Call it the curse of Spectacular Bid.In the 20 runnings of...

May 15, 1999|By Jon Morgan | Jon Morgan,SUN STAFF

Call it the curse of Spectacular Bid.

In the 20 runnings of the Kentucky Derby since the great Maryland horse won, the wagering favorite has been beaten. That includes this year's Derby, which was won by the 31-1 long-shot Charismatic.

Not so in Baltimore. Over the past 20 runnings of the Preakness Stakes, the bettors' choice has won one-third of the time. And the favorite has finished in the money 70 percent of the time.

The reason has to do with important differences between the two races, and the fact that bettors apply lessons from the Derby to the Preakness, said John Gollehon, author of the recently published book Budget Gambling.

"You already have some sort of record because they already have competed against each other. You've got something to base it on," Gollehon said.

Although the Preakness has non-Derby runners, its field is generally stocked with runners that faced off in the classic two weeks earlier. Because the Derby is so prestigious, just about any horse with a shot and the necessary winnings is entered. Trainers are usually more cautious in the Preakness.

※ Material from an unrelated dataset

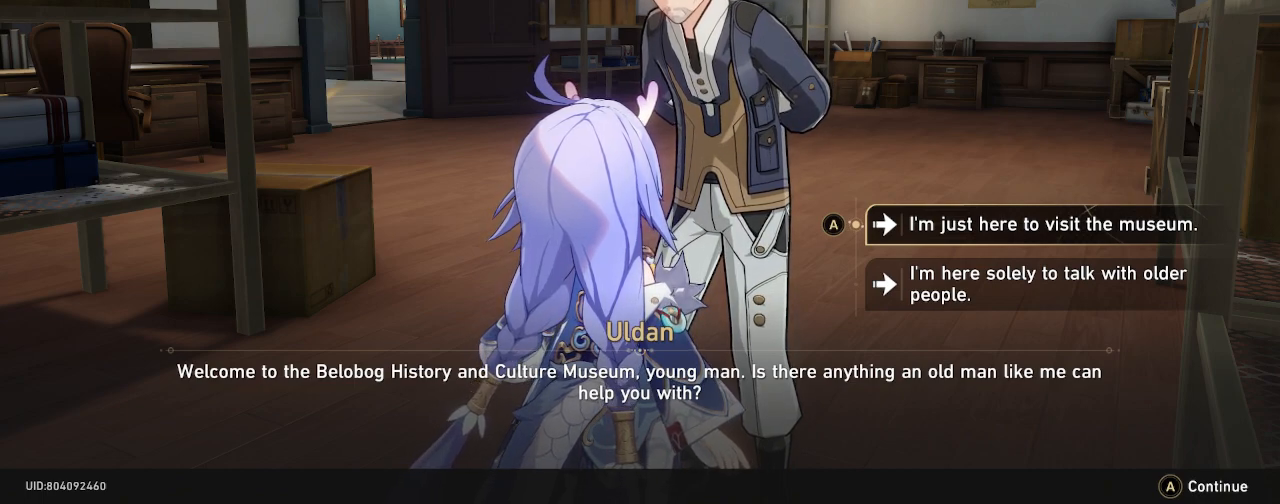
{"buttons": ["R2"], "left_stick": "center", "right_stick": "center", "events": []}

And with the race limited to immature, 3-year-old horses, having another Grade I stakes race to add to their past performance is a big help to handicappers.

Also, the Derby field in recent years has been populous. This year's went off with 19 horses, setting up a grueling 1 1/4 that saw horses bumping into each other. Jockeys struggled to find open lanes. This makes the race much more upredictable, Gollehon said.

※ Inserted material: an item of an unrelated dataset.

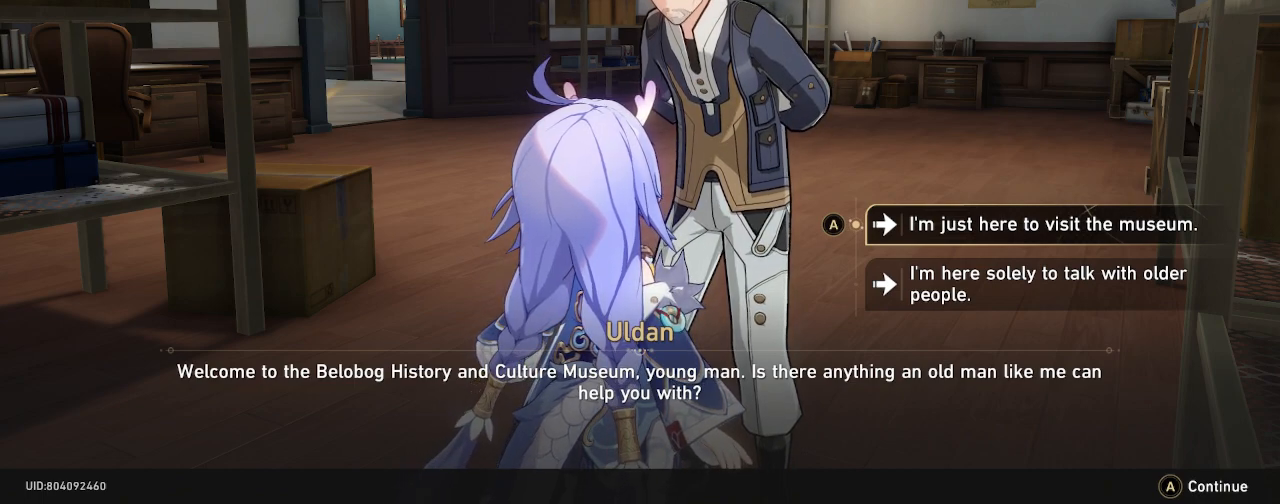
{"buttons": ["R2"], "left_stick": "center", "right_stick": "center", "events": []}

On the other hand, the smaller Preakness field -- it might be 12 this year -- makes for shorter odds on trifectas and other exotic wagers, Gollehon said.

Across the country, the favorites win in American thoroughbred races 33 percent of the time, exactly the same as in the Preakness. The favorites end up in the money 67 percent of the time, according to the National Thoroughbred Racing Association.

Tips by Gollehon for bettors today:

Don't disregard the track handicapper's picks. Some bettors assume the program's favorites will become the favorite and not pay enough to make a wager worthwhile. Gollehon said this sometimes creates a backlash against good horses and drives their odds up.

Keep an eye on the tote board, where you can watch the odds change before the race. Sometimes the odds will drop suddenly on a horse, indicating a few big bets -- possibly being made by knowlegeable bettors with a reason to favor one horse over another. Follow the pack, he said.

And focus on distance when comparing the past performance of horses. One horse may do well on shorter races while another excels on longer ones. Compare apples to apples.